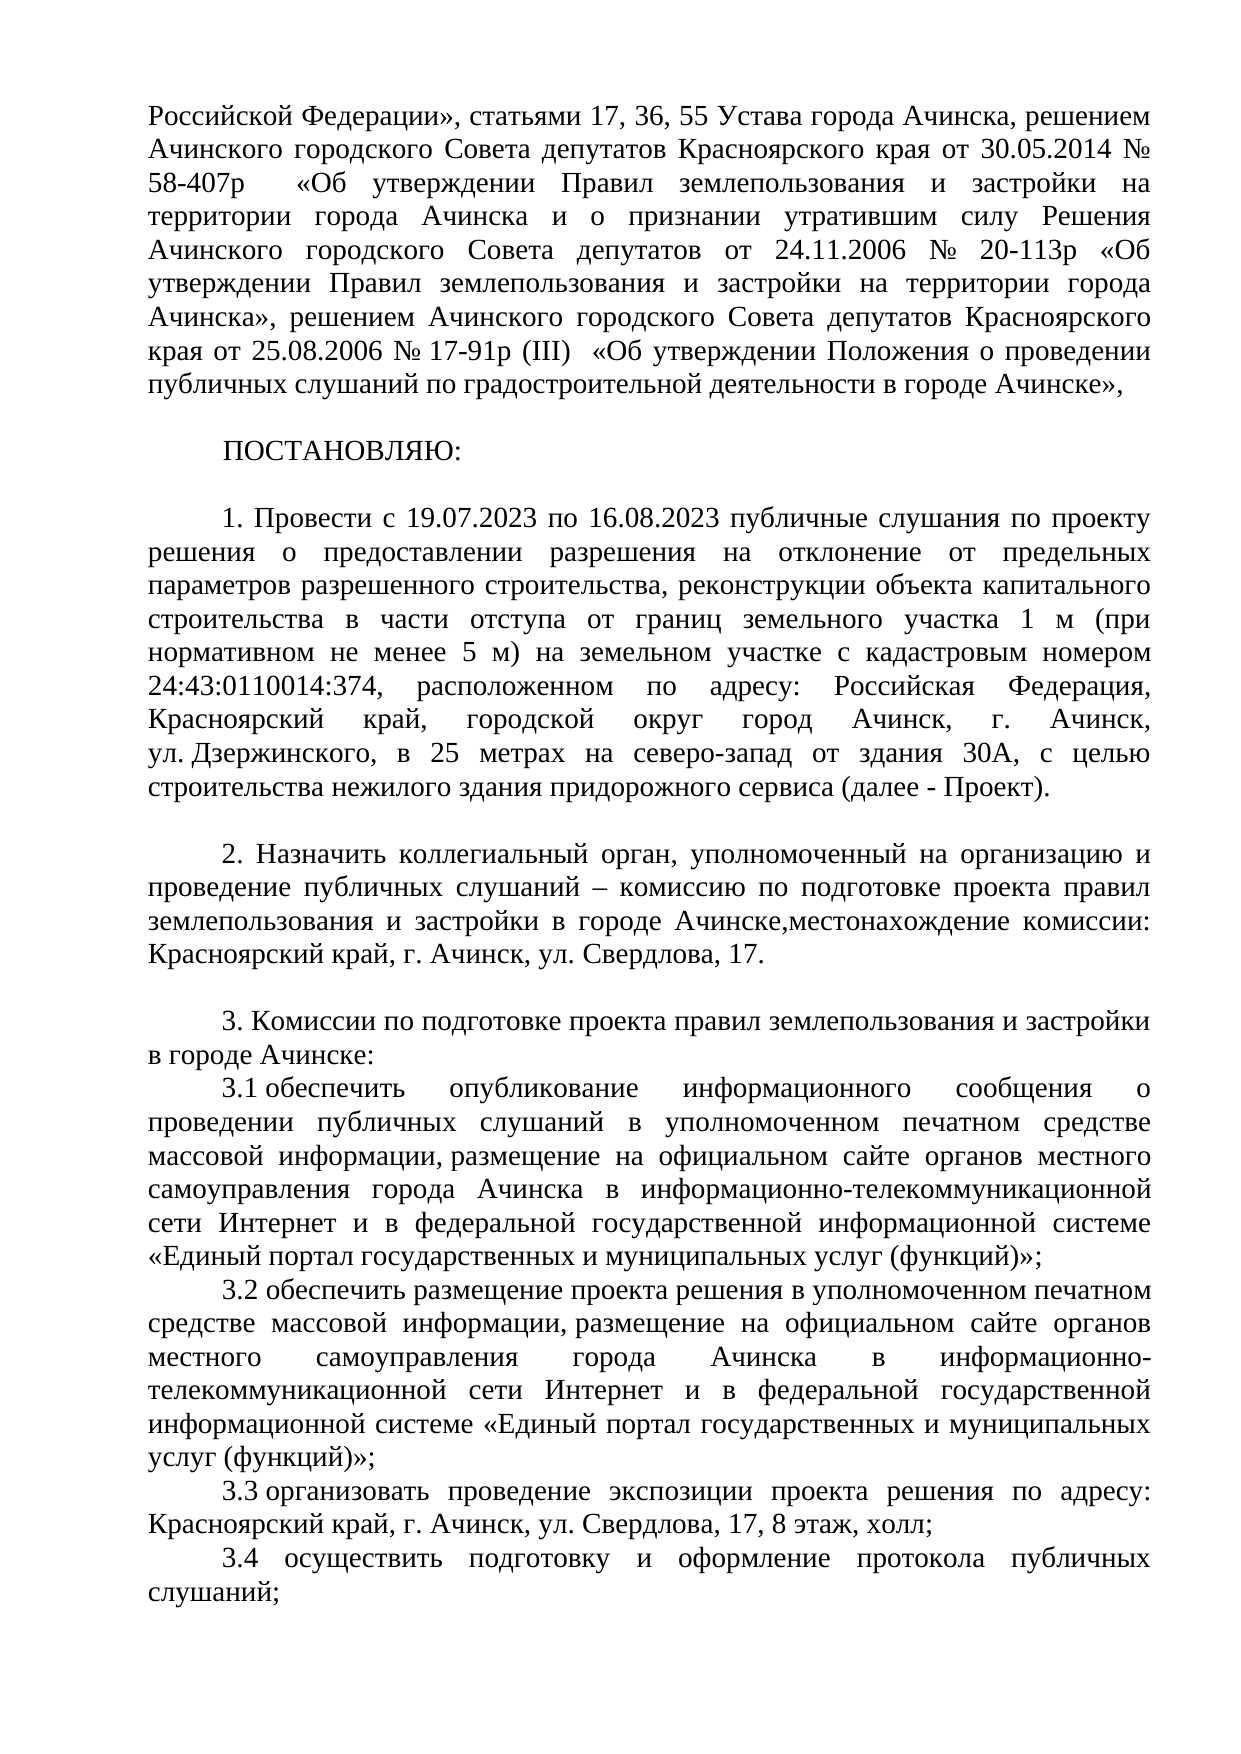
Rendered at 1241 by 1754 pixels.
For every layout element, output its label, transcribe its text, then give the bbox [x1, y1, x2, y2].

subtitle ПОСТАНОВЛЯЮ: [148, 433, 1152, 467]
text 3.1 обеспечить опубликование информационного сообщения о проведении публичных слушаний в уполномоченном печатном средстве массовой информации, размещение на официальном сайте органов местного самоуправления города Ачинска в информационно-телекоммуникационной сети Интернет и в федеральной государственной информационной системе «Единый портал государственных и муниципальных услуг (функций)»; [148, 1171, 1152, 1272]
text 1. Провести с 19.07.2023 по 16.08.2023 публичные слушания по проекту решения о предоставлении разрешения на отклонение от предельных параметров разрешенного строительства, реконструкции объекта капитального строительства в части отступа от границ земельного участка 1 м (при нормативном не менее 5 м) на земельном участке с кадастровым номером 24:43:0110014:374, расположенном по адресу: Российская Федерация, Красноярский край, городской округ город Ачинск, г. Ачинск, ул. Дзержинского, в 25 метрах на северо-запад от здания 30А, с целью строительства нежилого здания придорожного сервиса (далее - Проект). [148, 500, 1152, 802]
text 3.4 осуществить подготовку и оформление протокола публичных слушаний; [148, 1540, 1152, 1607]
text 2. Назначить коллегиальный орган, уполномоченный на организацию и проведение публичных слушаний – комиссию по подготовке проекта правил землепользования и застройки в городе Ачинске,местонахождение комиссии: Красноярский край, г. Ачинск, ул. Свердлова, 17. [148, 836, 1152, 970]
text 3.2 обеспечить размещение проекта решения в уполномоченном печатном средстве массовой информации, размещение на официальном сайте органов местного самоуправления города Ачинска в информационно-телекоммуникационной сети Интернет и в федеральной государственной информационной системе «Единый портал государственных и муниципальных услуг (функций)»; [148, 1272, 1152, 1339]
text 3. Комиссии по подготовке проекта правил землепользования и застройки в городе Ачинске: [148, 1003, 1152, 1071]
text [148, 98, 1152, 400]
text 3.2 обеспечить размещение проекта решения в уполномоченном печатном средстве массовой информации, размещение на официальном сайте органов местного самоуправления города Ачинска в информационно-телекоммуникационной сети Интернет и в федеральной государственной информационной системе «Единый портал государственных и муниципальных услуг (функций)»; [148, 1339, 1152, 1473]
text 3.3 организовать проведение экспозиции проекта решения по адресу: Красноярский край, г. Ачинск, ул. Свердлова, 17, 8 этаж, холл; [148, 1473, 1152, 1540]
text 3.1 обеспечить опубликование информационного сообщения о проведении публичных слушаний в уполномоченном печатном средстве массовой информации, размещение на официальном сайте органов местного самоуправления города Ачинска в информационно-телекоммуникационной сети Интернет и в федеральной государственной информационной системе «Единый портал государственных и муниципальных услуг (функций)»; [148, 1071, 1152, 1171]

═══

▶ BRIEF
The required answer is each line of the entries containing the string "Свердлова".

▶ EXERCISE RESPONSE
text 2. Назначить коллегиальный орган, уполномоченный на организацию и проведение публичных слушаний – комиссию по подготовке проекта правил землепользования и застройки в городе Ачинске,местонахождение комиссии: Красноярский край, г. Ачинск, ул. Свердлова, 17. [148, 836, 1152, 970]
text 3.3 организовать проведение экспозиции проекта решения по адресу: Красноярский край, г. Ачинск, ул. Свердлова, 17, 8 этаж, холл; [148, 1473, 1152, 1540]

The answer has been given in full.